Corriere della Sera, 14 giugno 2018
Giurano i 45 vice e sottosegretari. Con Savona un ultrà anti Europa
Disciplina, onore e anche un po’ di cuore, «per non tradire le speranze». Questo chiede il premier Giuseppe Conte ai 45 sottosegretari e viceministri che han giurato a Palazzo Chigi, ma il flash delle foto e delle lacrime lascia presto spazio a polemiche e sospetti. Carlo Sibilia all’Interno: ma non è il grillino che propose la legalizzazione delle nozze tra specie diverse, «purché consenzienti»? Non è il complottista No vax che negò l’allunaggio dell’Apollo 11 («Una farsa») e marciò contro il Gruppo Bilderberg?
Di nome in nome, la spartizione delle poltrone di seconda e terza fila rivela tensioni e contraddizioni dell’alleanza gialloverde. E porta alla luce l’anima più autentica del governo Conte-Di Maio-Salvini, che guarda alla Russia di Putin e medita di rivedere i Trattati europei. Dietro la foto di famiglia ci sono storie che rischiano di generare nuovi incubi, sui mercati e al vertice della Ue. Luciano Barra Caracciolo, per dire un nome. Il sottosegretario che dovrà preparare i vertici europei per Paolo Savona è, se possibile, meno europeista del suo ministro. Giurista e magistrato romano, teorizza la «convivenza impossibile» tra Costituzione e Trattati europei. In un articolo su Scenari economici postò l’immagine di una bandiera Ue che nasconde una bandiera del Terzo Reich e su Twitter gira ancora un suo cinguettio anti-renziano che riecheggiava gli orrori di Auschwitz: «Bisogna fare le riforme diverrà una frase come “il lavoro rende liberi” quando sarà il momento della nuova Norimberga».
E che dire di Manlio Di Stefano? A forza di corteggiare Putin, celebrare Chàvez e spingere perché l’Italia riveda i suoi rapporti con la Nato, alla Farnesina ci è arrivato, ma «solo» da sottosegretario. Storica, per così dire, la gaffe sul Restitution Day, «l’evento più rivoluzionario dagli omicidi di Falcone e Borsellino». Rettifica obbligata e post cancellato dall’autore.

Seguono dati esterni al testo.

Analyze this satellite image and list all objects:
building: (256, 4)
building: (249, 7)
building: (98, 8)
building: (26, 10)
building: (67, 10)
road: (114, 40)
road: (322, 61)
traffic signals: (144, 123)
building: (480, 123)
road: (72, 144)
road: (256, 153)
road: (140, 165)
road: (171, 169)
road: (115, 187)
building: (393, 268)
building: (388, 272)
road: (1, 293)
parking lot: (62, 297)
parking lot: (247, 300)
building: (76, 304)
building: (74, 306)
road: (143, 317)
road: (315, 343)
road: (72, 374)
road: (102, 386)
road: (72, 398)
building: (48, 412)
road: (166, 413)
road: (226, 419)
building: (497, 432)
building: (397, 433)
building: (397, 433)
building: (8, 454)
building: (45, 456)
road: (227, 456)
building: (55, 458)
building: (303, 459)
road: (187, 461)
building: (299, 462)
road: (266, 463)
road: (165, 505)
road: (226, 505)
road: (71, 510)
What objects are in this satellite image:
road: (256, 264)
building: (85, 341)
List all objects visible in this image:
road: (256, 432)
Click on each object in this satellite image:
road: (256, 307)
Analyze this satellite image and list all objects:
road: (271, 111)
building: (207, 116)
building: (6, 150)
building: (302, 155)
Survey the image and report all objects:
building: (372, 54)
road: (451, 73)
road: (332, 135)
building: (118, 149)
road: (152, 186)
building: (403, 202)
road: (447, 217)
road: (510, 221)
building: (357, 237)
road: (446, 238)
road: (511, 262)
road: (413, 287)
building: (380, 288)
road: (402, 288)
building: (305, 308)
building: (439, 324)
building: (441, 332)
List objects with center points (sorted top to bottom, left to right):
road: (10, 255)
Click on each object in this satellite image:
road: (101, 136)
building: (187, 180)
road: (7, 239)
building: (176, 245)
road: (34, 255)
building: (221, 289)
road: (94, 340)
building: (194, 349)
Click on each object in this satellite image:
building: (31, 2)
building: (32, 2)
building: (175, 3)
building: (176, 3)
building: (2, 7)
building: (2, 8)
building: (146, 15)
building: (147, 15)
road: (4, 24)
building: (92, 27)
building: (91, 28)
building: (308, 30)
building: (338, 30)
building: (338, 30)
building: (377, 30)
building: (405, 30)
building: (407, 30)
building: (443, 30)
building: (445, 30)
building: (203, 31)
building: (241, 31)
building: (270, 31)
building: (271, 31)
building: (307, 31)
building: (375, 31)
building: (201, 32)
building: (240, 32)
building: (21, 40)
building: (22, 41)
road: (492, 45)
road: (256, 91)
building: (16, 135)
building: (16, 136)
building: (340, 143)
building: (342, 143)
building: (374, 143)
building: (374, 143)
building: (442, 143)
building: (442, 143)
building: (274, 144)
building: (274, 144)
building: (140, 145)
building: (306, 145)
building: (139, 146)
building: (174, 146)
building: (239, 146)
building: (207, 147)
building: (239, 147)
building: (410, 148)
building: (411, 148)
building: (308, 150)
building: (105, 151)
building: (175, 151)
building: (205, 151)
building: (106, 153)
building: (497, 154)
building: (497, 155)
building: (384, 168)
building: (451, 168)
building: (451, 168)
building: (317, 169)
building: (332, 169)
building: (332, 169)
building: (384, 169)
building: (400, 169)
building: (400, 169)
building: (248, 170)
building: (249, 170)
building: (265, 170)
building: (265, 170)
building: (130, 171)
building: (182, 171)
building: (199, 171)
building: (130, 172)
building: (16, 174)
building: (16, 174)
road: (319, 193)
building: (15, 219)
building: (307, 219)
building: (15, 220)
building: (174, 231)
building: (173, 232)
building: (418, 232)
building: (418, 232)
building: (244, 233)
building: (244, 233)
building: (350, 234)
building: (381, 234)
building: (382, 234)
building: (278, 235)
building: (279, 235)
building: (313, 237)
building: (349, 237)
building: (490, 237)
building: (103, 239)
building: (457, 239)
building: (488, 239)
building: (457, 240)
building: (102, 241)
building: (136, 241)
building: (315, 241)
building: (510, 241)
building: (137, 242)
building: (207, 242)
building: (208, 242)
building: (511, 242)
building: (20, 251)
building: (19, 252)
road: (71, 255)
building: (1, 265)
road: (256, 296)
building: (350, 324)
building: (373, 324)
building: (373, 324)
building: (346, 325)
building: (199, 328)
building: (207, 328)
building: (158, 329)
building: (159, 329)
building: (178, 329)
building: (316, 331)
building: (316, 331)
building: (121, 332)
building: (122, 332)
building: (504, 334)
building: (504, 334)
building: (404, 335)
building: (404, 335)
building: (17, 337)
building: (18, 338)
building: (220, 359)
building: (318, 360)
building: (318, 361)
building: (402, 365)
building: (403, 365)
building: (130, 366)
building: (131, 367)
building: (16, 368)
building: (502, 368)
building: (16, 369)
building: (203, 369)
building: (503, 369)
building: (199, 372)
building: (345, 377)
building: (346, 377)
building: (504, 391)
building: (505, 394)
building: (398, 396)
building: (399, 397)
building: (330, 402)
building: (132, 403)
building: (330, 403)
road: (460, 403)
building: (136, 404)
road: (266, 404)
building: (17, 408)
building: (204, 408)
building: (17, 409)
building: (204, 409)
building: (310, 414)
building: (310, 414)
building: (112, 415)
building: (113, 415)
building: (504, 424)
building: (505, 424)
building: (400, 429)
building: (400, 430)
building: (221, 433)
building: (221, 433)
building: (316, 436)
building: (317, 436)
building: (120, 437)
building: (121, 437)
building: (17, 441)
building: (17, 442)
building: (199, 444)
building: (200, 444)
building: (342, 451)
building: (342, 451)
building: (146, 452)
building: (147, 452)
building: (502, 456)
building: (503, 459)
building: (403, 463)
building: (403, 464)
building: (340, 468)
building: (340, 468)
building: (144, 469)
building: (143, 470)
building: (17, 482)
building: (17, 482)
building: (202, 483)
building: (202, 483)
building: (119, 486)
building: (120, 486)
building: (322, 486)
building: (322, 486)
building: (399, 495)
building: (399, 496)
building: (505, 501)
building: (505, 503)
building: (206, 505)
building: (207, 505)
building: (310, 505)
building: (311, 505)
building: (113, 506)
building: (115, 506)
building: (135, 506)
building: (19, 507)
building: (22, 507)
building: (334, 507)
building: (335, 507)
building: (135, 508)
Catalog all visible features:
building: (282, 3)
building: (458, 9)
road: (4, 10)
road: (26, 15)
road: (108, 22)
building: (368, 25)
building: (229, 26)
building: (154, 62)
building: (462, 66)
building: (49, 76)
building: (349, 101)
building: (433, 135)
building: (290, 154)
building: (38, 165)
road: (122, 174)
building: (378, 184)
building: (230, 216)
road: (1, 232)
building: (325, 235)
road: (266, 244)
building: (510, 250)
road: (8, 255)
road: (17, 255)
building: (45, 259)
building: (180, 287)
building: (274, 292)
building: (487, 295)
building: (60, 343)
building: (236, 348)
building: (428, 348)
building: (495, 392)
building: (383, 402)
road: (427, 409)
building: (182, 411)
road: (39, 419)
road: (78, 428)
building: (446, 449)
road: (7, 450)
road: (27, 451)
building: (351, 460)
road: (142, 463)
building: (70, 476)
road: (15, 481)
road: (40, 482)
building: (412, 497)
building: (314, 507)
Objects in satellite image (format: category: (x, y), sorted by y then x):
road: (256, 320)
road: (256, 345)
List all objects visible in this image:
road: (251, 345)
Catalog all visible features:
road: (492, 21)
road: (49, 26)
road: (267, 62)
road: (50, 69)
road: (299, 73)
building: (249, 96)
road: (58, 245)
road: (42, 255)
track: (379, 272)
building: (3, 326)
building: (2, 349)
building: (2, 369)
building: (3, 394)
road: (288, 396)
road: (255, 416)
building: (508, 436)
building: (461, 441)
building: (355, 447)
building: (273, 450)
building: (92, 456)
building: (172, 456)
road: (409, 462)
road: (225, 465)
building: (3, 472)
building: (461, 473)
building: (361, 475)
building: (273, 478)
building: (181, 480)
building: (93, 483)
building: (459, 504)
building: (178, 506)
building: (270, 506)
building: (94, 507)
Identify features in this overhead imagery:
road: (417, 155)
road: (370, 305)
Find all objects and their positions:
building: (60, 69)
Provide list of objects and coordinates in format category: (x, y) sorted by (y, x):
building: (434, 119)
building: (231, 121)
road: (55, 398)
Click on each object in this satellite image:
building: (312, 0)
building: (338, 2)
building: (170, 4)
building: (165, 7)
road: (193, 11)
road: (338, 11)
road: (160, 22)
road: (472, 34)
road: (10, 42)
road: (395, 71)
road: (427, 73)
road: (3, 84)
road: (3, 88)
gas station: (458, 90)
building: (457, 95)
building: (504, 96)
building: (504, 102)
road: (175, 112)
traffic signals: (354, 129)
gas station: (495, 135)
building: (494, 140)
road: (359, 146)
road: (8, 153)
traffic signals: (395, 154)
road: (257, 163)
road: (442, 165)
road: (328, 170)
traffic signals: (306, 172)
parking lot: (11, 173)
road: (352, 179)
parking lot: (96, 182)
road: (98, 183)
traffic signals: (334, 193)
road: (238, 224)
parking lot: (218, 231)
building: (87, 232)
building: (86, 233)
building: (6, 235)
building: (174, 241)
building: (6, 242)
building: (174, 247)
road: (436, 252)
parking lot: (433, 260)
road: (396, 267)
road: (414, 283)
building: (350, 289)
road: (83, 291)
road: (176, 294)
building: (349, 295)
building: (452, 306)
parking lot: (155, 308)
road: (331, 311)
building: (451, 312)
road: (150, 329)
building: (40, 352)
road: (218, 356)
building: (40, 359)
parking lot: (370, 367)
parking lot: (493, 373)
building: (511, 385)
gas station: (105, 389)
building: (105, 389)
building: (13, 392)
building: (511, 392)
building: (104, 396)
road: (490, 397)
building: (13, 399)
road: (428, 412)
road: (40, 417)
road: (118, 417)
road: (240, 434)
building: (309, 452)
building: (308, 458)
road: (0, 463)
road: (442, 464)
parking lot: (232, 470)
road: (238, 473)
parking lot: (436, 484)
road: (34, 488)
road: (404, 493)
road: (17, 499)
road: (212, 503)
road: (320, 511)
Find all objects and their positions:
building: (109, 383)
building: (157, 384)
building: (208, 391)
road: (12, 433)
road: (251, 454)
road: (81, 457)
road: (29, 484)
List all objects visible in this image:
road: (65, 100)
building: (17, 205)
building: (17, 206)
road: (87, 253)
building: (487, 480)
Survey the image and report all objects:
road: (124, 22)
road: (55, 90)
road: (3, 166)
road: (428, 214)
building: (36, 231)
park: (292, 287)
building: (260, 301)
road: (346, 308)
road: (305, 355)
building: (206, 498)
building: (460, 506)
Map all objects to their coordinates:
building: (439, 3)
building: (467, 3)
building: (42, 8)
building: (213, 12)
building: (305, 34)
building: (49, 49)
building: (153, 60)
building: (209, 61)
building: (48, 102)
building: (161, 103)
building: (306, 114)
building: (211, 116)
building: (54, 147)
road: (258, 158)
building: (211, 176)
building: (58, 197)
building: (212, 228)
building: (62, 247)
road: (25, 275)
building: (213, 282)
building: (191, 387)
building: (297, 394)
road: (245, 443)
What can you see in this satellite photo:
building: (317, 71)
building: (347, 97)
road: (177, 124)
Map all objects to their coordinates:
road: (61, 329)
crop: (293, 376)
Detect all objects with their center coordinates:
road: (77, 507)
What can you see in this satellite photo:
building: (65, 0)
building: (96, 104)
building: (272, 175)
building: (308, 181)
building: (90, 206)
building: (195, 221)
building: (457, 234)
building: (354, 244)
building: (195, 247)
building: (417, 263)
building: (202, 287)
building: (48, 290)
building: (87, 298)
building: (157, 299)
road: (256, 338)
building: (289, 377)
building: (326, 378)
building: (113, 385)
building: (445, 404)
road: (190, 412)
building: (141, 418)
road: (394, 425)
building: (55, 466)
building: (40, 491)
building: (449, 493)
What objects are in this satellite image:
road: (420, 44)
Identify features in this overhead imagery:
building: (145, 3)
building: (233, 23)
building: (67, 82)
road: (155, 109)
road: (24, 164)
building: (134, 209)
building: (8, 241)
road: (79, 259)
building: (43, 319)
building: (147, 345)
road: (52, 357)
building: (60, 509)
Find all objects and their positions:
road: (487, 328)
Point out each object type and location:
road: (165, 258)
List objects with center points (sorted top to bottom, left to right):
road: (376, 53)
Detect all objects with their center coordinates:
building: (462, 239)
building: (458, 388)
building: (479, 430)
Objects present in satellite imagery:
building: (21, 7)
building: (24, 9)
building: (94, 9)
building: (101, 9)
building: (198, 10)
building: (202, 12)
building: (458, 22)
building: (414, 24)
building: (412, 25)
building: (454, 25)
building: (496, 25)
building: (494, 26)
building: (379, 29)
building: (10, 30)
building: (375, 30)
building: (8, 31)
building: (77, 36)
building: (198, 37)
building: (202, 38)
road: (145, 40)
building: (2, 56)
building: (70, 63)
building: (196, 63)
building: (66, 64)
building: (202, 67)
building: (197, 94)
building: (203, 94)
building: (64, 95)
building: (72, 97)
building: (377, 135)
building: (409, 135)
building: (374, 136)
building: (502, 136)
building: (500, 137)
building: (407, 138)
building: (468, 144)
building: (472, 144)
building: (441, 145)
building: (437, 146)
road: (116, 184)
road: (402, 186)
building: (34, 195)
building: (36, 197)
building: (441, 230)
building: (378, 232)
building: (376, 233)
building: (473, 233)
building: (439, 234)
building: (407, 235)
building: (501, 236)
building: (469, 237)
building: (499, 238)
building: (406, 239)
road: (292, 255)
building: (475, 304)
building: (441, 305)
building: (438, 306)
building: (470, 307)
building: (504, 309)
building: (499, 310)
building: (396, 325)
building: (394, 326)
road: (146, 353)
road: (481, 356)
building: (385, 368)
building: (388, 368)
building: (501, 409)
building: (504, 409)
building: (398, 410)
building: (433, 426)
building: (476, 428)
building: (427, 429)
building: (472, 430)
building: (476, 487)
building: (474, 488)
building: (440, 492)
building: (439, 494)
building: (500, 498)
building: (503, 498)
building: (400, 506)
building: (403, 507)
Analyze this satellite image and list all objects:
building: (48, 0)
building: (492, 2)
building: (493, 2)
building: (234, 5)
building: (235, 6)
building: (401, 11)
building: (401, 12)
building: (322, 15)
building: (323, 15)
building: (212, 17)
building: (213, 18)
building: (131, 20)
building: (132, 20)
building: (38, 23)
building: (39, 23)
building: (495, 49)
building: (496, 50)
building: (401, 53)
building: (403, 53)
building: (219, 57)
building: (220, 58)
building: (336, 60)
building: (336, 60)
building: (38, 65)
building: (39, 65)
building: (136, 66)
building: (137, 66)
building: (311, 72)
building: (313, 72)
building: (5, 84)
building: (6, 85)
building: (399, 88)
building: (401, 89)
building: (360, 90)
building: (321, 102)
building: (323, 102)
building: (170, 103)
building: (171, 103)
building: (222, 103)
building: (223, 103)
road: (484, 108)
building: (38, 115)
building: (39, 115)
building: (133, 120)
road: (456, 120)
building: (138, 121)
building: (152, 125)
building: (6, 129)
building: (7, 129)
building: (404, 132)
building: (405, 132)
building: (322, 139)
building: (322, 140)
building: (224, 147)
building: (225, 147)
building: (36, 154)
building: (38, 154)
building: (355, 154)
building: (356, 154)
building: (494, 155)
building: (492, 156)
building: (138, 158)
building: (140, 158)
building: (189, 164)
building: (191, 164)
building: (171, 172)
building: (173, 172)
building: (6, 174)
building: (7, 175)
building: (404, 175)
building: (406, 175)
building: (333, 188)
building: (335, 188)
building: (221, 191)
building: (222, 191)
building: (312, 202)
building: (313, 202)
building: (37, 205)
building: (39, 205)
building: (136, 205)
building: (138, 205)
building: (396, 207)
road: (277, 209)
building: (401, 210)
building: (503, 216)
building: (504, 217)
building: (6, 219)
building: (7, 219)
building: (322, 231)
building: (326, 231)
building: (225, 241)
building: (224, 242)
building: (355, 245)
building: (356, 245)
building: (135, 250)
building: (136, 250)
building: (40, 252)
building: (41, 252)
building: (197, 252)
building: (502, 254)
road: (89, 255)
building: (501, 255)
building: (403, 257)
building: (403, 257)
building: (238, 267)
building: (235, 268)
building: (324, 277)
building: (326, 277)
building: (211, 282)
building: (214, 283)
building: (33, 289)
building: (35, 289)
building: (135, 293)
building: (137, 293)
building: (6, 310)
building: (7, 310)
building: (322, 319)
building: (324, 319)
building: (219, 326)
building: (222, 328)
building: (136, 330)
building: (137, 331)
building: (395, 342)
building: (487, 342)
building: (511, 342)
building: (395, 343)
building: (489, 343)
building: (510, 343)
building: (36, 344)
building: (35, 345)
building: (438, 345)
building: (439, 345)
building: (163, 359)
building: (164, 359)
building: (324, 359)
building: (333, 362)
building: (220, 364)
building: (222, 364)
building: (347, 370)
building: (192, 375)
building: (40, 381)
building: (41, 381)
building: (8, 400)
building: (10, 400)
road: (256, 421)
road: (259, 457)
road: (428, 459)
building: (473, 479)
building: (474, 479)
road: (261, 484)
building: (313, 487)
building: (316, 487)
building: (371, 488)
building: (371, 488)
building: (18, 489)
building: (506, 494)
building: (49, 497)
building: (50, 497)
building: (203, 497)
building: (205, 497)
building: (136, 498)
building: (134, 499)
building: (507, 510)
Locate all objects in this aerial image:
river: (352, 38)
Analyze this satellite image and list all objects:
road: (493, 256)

Sei donne appena e un esercito di uomini, uno dei quali (per la prima volta) avrà le deleghe alle Pari opportunità. È il pentastellato Vincenzo Spadafora, il mancato ministro che Luigi Di Maio ha «infiltrato» a Palazzo Chigi per contenere lo strapotere del sottosegretario alla presidenza Giancarlo Giorgetti. E c’è anche Massimo Bitonci, il leghista che da capogruppo del Carroccio al Senato assestò una sberla linguistica alla ministra dem Cecile Kyenge: «Vuole favorire la negritudine, come in Francia». Le gaffe dei nuovi arrivati al governo rimbalzano da un sito web all’altro. Il siciliano Maurizio Santangelo, approdato ai Rapporti col Parlamento: «Con un po’ d’impegno l’Etna risolverebbe tanti problemi dell’Italia». Davide Crippa: «Perché devo stare in aula a votare, che ho il torneo di waterpolo?». E ancora Di Stefano: «Il terrorismo islamico non esiste».
Intanto alla Camera i deputati hanno risolto il problema del posto di vicepresidente lasciato libero dal leghista Lorenzo Fontana, neoministro della Famiglia. Tra le urla dei democratici l’ha spuntata Fabio Rampelli (FdI), la cui elezione stringe ancor più i bulloni dell’asse tra Matteo Salvini e Giorgia Meloni. Forza Italia ci ha messo i suoi voti, ma adesso Silvio Berlusconi teme l’isolamento e comincia a sospettare che il leader leghista non intenda rispettare i patti. E se anche la presidenza del Copasir andasse a FdI, con Edmondo Cirielli? Per il Pd sarebbe «un fatto gravissimo, uno strappo inaudito». Contro il quale Maurizio Martina e compagni – che a quel punto finirebbero a litigarsi con gli azzurri la presidenza della Vigilanza Rai – sono pronti a disertare la bicamerale sulla sicurezza.